Tiba harinya pembagian hasil ujian bersamaan dengan merayakan kelulusan kami di sebuah tempat bernama Prawn Hotel. Aku bangun kesiangan, sang mata masih bersembunyi dibalik kelopak serta aktin miosin yang mulai aktif untuk kerja otot hari ini. Bergegas menuju hotel tersebut, dan segera menaiki lift menuju aula. "Pst, sudah sampai mana acaranya?" Bisikku pada Desyandra, salah satu temanku yang baik dan tidak pernah berkata kasar. "Masih kata-kata sambutan gak jelas, duduk saja dulu." Balasnya.

"Aku engga ngelewatin apa-apa, kan?", Tanyaku khawatir.

"Engga sih, tapi acaranya sudah cukup lama mulai. Kau kemana aja dah?", Jawab Desyandra.

"Turu. Ngantuk brutal cuy," Balasku berucap apa adanya.

"Anak pintar memang enak yah. Sukak-sukak saja mau bangun jamber. Oh iya, kalo ga salah pas kelas 4 kau terlambat hampir setiap hari ya." Sepatah kata roastingan dilontarkan kepadaku.

"Udah gendut, bising aja mulutnya.", Refleksku me-roasting balik.

Dari jauh aku melihat sosoknya, seorang host yang berdiri dengan mikrofon digenggamannya mengambil secarik kertas dan mulai membacakannya. Pengumuman dimulai dengan menyebutkan nama-nama siswa-siswi dengan nilai terbaik di setiap mata pelajarannya, dengan ketentuan dimana seorang siswa atau siswi yang merupakan terbaik di sebuah mapel tidak dapat menjadi yang terbaik di mapel lainnya. Nama Alastair terucap bergema dari speaker aula, ternyata Aku adalah siswa terbaik dalam mapel matematika. Siapa sangka? Bahkan diriku berharap menjadi yang terbaik dalam mapel ilmu pengetahuan alam.

"GG Al," Puji Desyandra.

"B aja," Balasku.

"Kau mau lanjut kemana?
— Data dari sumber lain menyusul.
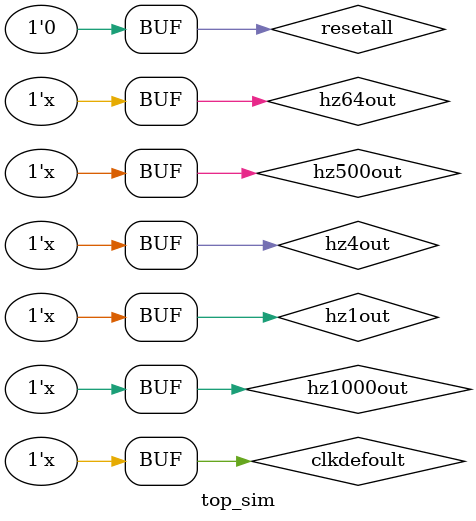
<source format=v>
`timescale 1ns / 1ps


module top_sim();
    reg rstsecond,resetall,setmin,sethour,clkdefoult;
    wire[7:0] seg_out, scan_cnt;
    wire clk_buzzer;
    reg hz1out,hz4out,hz64out,hz500out,hz1000out;
    wire[7:0] minL,minH,hourL, hourH, secL, secH;
    wire [3:0]temsecl,temsech;
    wire out_sec;
    wire out_min;
    wire out_hour;
    wire out_rstall;
    wire toSecond;
//    wire hz1out,hz4out,hz64out,hz500out,hz1000out;
//    wire out_sec,out_min,out_hour,out_rstall;
//    allfile2 t(rstsecond, resetall, setmin, sethour, clkdefoult, seg_out, scan_cnt, clk_buzzer,hz1out,hz4out,hz64out,hz500out,hz1000out);
    allfile2 t(rstsecond, resetall, setmin, sethour, clkdefoult, hz1out,hz4out,hz64out,hz500out,hz1000out, seg_out, scan_cnt, clk_buzzer, minL,
    minH,
    hourL,
    hourH,
    secL,
    secH, temsecl,temsech, out_sec,
    out_min, out_hour, out_rstall,
    toSecond
    );
   
    always #6400 hz1out = ~hz1out;
    always #1600 hz4out = ~hz4out;
    always #100 hz64out = ~hz64out;
    always #13 hz500out = ~hz500out;
    always #6 hz1000out = ~hz1000out;
    always #1 clkdefoult = ~clkdefoult;
    
    always #10 clkdefoult = ~clkdefoult;
    initial begin
        hz1out = 0;
        hz4out = 0;
        hz64out = 0;
        hz500out = 0;
        hz1000out = 0;
        clkdefoult = 0;
        resetall = 0;
        #50 resetall = 1;
        #50 resetall = 0;
    end
endmodule

</source>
Engga mungkin netap di sini, kan?", Desyandra bertanya saat aku sedang membenarkan sepatu.

"Aku kayaknya mau lanjut ke Hackley Academy. Mungkin bakal seru kalo para guru mengenalku sebagai adik dari Kakakku.", Jawabku yang merupakan masih sebuah kemungkinan.

Pengumuman berakhir. Tiba saatnya kami menyanyikan lagu untuk guru-guru kami. Lauk-pauk serta sayur-mayur terpampang memanjang pada meja pesta. Angin menggoncangkan perutku beberapa kali. Lapar rasanya jika tidak sarapan sama sekali. Acarapun selesai dengan sesi foto setiap siswa mengenakan medali kelulusan. Sesi makan bersama dimulai, disediakan meja-meja bundar untuk para siswa-siswi. Tanganku rasanya gatal ingin mengambil berbagai lauk, akupun menuruti hasrat itu. Aku bersama temanku Zefa dan Desyandra memilih satu meja, di saat yang bersamaan 2 orang wanita menarik dua kursi dari meja bundar itu. Mereka bernama Alnaya dan Qayla. Bahkan sebelum sifat egoisme keluar spontan diriku menyarankan makan bersama. Alnaya terlihat kaget menatap porsi makanku apalagi saat penyaji datang menghidangkan dessertku. "Itu... bagi dua sama Zefa?", Tanya Alnaya keheranan. "Engga.", Balasku singkat. Di sisi lain Qayla berdecak menatapku layaknya predator yang tidak memangsa dalam kurun satu tahun. Desyandra memulai percakapan.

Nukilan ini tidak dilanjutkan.